**Objectif**: Recopiez, s'il vous plaît, toutes les lignes ci-dessous sans rien y changer.

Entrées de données
::::

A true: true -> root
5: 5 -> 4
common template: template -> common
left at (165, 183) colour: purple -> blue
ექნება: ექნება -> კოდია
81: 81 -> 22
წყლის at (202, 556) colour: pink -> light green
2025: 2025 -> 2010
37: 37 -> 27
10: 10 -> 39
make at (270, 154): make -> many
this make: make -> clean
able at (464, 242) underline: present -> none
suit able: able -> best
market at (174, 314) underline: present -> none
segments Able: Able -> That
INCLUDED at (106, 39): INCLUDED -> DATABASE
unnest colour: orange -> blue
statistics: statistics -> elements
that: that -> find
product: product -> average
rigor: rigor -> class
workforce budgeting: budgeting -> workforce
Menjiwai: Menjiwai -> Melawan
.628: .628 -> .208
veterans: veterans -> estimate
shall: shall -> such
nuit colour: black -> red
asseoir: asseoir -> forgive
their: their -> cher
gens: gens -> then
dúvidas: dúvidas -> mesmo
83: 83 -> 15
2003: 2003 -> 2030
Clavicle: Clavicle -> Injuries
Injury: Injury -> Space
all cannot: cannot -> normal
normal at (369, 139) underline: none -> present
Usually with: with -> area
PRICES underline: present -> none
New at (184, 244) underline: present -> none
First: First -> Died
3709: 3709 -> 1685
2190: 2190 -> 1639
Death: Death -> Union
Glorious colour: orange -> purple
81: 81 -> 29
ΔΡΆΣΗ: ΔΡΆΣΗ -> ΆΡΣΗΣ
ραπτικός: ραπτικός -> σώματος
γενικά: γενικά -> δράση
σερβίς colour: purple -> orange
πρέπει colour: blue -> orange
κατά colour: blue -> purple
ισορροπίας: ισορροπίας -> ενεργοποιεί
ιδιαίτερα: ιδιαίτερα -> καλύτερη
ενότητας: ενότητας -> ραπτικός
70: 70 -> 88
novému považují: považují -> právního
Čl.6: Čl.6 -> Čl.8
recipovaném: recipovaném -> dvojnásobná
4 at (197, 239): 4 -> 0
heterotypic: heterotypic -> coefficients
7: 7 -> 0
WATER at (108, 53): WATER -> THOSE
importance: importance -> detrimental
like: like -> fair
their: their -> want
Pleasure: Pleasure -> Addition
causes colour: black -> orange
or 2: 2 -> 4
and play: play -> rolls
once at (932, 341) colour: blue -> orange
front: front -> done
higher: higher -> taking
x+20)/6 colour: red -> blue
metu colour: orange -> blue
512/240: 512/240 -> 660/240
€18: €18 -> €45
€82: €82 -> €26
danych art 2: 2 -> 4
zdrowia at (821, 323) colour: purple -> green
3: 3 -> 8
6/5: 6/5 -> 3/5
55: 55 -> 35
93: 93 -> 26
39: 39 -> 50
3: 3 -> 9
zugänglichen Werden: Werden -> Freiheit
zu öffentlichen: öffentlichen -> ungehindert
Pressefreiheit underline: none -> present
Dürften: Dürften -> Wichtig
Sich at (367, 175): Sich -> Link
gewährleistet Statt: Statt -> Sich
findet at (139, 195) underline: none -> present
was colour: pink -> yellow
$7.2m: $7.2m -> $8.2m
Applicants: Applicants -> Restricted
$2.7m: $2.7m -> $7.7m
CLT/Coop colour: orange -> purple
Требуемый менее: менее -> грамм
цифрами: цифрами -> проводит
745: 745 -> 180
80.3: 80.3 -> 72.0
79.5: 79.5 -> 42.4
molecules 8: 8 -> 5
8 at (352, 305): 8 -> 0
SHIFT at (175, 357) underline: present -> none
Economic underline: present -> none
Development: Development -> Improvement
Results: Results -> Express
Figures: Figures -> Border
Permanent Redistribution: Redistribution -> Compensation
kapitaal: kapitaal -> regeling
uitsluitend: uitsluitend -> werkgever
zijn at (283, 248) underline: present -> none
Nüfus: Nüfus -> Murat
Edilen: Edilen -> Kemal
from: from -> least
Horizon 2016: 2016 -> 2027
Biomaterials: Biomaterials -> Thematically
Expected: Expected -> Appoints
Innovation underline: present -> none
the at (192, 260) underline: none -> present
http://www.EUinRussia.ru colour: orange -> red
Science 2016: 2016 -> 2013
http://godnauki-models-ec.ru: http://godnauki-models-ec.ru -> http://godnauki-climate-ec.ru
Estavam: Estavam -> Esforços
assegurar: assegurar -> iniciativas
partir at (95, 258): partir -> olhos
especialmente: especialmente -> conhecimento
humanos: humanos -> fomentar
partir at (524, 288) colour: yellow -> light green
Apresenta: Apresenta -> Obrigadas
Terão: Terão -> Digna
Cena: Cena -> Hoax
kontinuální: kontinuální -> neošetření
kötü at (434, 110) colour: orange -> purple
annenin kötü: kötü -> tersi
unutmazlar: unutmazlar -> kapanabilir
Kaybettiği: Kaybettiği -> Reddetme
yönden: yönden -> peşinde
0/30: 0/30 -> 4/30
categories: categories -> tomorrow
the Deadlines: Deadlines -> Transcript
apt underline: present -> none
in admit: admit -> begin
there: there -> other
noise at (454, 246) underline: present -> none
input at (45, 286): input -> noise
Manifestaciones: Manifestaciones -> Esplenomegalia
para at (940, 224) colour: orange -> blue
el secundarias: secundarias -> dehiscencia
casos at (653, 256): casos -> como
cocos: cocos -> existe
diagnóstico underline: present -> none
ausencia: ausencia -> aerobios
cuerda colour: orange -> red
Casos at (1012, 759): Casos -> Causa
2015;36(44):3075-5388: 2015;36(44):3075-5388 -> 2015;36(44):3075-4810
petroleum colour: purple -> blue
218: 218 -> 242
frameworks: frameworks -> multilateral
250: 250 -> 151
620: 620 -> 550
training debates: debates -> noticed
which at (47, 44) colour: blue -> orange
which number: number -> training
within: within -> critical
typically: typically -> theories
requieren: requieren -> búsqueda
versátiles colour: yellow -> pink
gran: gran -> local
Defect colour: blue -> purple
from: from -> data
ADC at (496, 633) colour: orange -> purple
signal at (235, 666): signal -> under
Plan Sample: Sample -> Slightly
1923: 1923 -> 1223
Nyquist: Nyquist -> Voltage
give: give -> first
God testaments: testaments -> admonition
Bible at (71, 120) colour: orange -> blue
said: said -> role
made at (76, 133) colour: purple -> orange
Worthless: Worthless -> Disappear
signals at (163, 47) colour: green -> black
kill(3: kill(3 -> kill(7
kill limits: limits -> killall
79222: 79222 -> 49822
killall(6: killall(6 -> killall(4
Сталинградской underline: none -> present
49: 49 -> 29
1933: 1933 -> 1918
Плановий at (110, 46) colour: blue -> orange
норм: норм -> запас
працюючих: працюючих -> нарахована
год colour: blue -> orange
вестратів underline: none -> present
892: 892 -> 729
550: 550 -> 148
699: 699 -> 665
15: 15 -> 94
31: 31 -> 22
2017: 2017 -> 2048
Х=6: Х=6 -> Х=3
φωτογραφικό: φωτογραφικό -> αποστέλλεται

::::

**Réponse attendue**:
A true: true -> root
5: 5 -> 4
common template: template -> common
left at (165, 183) colour: purple -> blue
ექნება: ექნება -> კოდია
81: 81 -> 22
წყლის at (202, 556) colour: pink -> light green
2025: 2025 -> 2010
37: 37 -> 27
10: 10 -> 39
make at (270, 154): make -> many
this make: make -> clean
able at (464, 242) underline: present -> none
suit able: able -> best
market at (174, 314) underline: present -> none
segments Able: Able -> That
INCLUDED at (106, 39): INCLUDED -> DATABASE
unnest colour: orange -> blue
statistics: statistics -> elements
that: that -> find
product: product -> average
rigor: rigor -> class
workforce budgeting: budgeting -> workforce
Menjiwai: Menjiwai -> Melawan
.628: .628 -> .208
veterans: veterans -> estimate
shall: shall -> such
nuit colour: black -> red
asseoir: asseoir -> forgive
their: their -> cher
gens: gens -> then
dúvidas: dúvidas -> mesmo
83: 83 -> 15
2003: 2003 -> 2030
Clavicle: Clavicle -> Injuries
Injury: Injury -> Space
all cannot: cannot -> normal
normal at (369, 139) underline: none -> present
Usually with: with -> area
PRICES underline: present -> none
New at (184, 244) underline: present -> none
First: First -> Died
3709: 3709 -> 1685
2190: 2190 -> 1639
Death: Death -> Union
Glorious colour: orange -> purple
81: 81 -> 29
ΔΡΆΣΗ: ΔΡΆΣΗ -> ΆΡΣΗΣ
ραπτικός: ραπτικός -> σώματος
γενικά: γενικά -> δράση
σερβίς colour: purple -> orange
πρέπει colour: blue -> orange
κατά colour: blue -> purple
ισορροπίας: ισορροπίας -> ενεργοποιεί
ιδιαίτερα: ιδιαίτερα -> καλύτερη
ενότητας: ενότητας -> ραπτικός
70: 70 -> 88
novému považují: považují -> právního
Čl.6: Čl.6 -> Čl.8
recipovaném: recipovaném -> dvojnásobná
4 at (197, 239): 4 -> 0
heterotypic: heterotypic -> coefficients
7: 7 -> 0
WATER at (108, 53): WATER -> THOSE
importance: importance -> detrimental
like: like -> fair
their: their -> want
Pleasure: Pleasure -> Addition
causes colour: black -> orange
or 2: 2 -> 4
and play: play -> rolls
once at (932, 341) colour: blue -> orange
front: front -> done
higher: higher -> taking
x+20)/6 colour: red -> blue
metu colour: orange -> blue
512/240: 512/240 -> 660/240
€18: €18 -> €45
€82: €82 -> €26
danych art 2: 2 -> 4
zdrowia at (821, 323) colour: purple -> green
3: 3 -> 8
6/5: 6/5 -> 3/5
55: 55 -> 35
93: 93 -> 26
39: 39 -> 50
3: 3 -> 9
zugänglichen Werden: Werden -> Freiheit
zu öffentlichen: öffentlichen -> ungehindert
Pressefreiheit underline: none -> present
Dürften: Dürften -> Wichtig
Sich at (367, 175): Sich -> Link
gewährleistet Statt: Statt -> Sich
findet at (139, 195) underline: none -> present
was colour: pink -> yellow
$7.2m: $7.2m -> $8.2m
Applicants: Applicants -> Restricted
$2.7m: $2.7m -> $7.7m
CLT/Coop colour: orange -> purple
Требуемый менее: менее -> грамм
цифрами: цифрами -> проводит
745: 745 -> 180
80.3: 80.3 -> 72.0
79.5: 79.5 -> 42.4
molecules 8: 8 -> 5
8 at (352, 305): 8 -> 0
SHIFT at (175, 357) underline: present -> none
Economic underline: present -> none
Development: Development -> Improvement
Results: Results -> Express
Figures: Figures -> Border
Permanent Redistribution: Redistribution -> Compensation
kapitaal: kapitaal -> regeling
uitsluitend: uitsluitend -> werkgever
zijn at (283, 248) underline: present -> none
Nüfus: Nüfus -> Murat
Edilen: Edilen -> Kemal
from: from -> least
Horizon 2016: 2016 -> 2027
Biomaterials: Biomaterials -> Thematically
Expected: Expected -> Appoints
Innovation underline: present -> none
the at (192, 260) underline: none -> present
http://www.EUinRussia.ru colour: orange -> red
Science 2016: 2016 -> 2013
http://godnauki-models-ec.ru: http://godnauki-models-ec.ru -> http://godnauki-climate-ec.ru
Estavam: Estavam -> Esforços
assegurar: assegurar -> iniciativas
partir at (95, 258): partir -> olhos
especialmente: especialmente -> conhecimento
humanos: humanos -> fomentar
partir at (524, 288) colour: yellow -> light green
Apresenta: Apresenta -> Obrigadas
Terão: Terão -> Digna
Cena: Cena -> Hoax
kontinuální: kontinuální -> neošetření
kötü at (434, 110) colour: orange -> purple
annenin kötü: kötü -> tersi
unutmazlar: unutmazlar -> kapanabilir
Kaybettiği: Kaybettiği -> Reddetme
yönden: yönden -> peşinde
0/30: 0/30 -> 4/30
categories: categories -> tomorrow
the Deadlines: Deadlines -> Transcript
apt underline: present -> none
in admit: admit -> begin
there: there -> other
noise at (454, 246) underline: present -> none
input at (45, 286): input -> noise
Manifestaciones: Manifestaciones -> Esplenomegalia
para at (940, 224) colour: orange -> blue
el secundarias: secundarias -> dehiscencia
casos at (653, 256): casos -> como
cocos: cocos -> existe
diagnóstico underline: present -> none
ausencia: ausencia -> aerobios
cuerda colour: orange -> red
Casos at (1012, 759): Casos -> Causa
2015;36(44):3075-5388: 2015;36(44):3075-5388 -> 2015;36(44):3075-4810
petroleum colour: purple -> blue
218: 218 -> 242
frameworks: frameworks -> multilateral
250: 250 -> 151
620: 620 -> 550
training debates: debates -> noticed
which at (47, 44) colour: blue -> orange
which number: number -> training
within: within -> critical
typically: typically -> theories
requieren: requieren -> búsqueda
versátiles colour: yellow -> pink
gran: gran -> local
Defect colour: blue -> purple
from: from -> data
ADC at (496, 633) colour: orange -> purple
signal at (235, 666): signal -> under
Plan Sample: Sample -> Slightly
1923: 1923 -> 1223
Nyquist: Nyquist -> Voltage
give: give -> first
God testaments: testaments -> admonition
Bible at (71, 120) colour: orange -> blue
said: said -> role
made at (76, 133) colour: purple -> orange
Worthless: Worthless -> Disappear
signals at (163, 47) colour: green -> black
kill(3: kill(3 -> kill(7
kill limits: limits -> killall
79222: 79222 -> 49822
killall(6: killall(6 -> killall(4
Сталинградской underline: none -> present
49: 49 -> 29
1933: 1933 -> 1918
Плановий at (110, 46) colour: blue -> orange
норм: норм -> запас
працюючих: працюючих -> нарахована
год colour: blue -> orange
вестратів underline: none -> present
892: 892 -> 729
550: 550 -> 148
699: 699 -> 665
15: 15 -> 94
31: 31 -> 22
2017: 2017 -> 2048
Х=6: Х=6 -> Х=3
φωτογραφικό: φωτογραφικό -> αποστέλλεται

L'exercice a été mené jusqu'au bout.